■ **TASK DETAILS**
Exact copies are required of the lines from the line containing "1163 797 9.04" through the final line of the listing, both included, and of no other lines.

◇ ◇ ◇

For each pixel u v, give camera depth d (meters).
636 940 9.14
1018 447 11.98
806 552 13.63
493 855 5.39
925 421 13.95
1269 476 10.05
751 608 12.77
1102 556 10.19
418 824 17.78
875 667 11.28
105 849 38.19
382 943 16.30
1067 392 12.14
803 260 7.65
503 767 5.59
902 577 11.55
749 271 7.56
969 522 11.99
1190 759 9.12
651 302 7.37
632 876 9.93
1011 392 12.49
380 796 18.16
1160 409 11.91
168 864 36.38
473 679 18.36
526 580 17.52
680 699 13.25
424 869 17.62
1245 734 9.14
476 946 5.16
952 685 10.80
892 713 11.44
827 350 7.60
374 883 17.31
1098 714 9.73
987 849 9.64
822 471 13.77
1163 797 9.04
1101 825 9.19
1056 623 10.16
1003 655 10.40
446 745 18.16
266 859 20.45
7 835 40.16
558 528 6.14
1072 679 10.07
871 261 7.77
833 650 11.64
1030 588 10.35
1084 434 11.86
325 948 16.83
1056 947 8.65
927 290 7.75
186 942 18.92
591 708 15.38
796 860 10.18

◇ ◇ ◇

■ **EXERCISE RESPONSE**
1163 797 9.04
1101 825 9.19
1056 623 10.16
1003 655 10.40
446 745 18.16
266 859 20.45
7 835 40.16
558 528 6.14
1072 679 10.07
871 261 7.77
833 650 11.64
1030 588 10.35
1084 434 11.86
325 948 16.83
1056 947 8.65
927 290 7.75
186 942 18.92
591 708 15.38
796 860 10.18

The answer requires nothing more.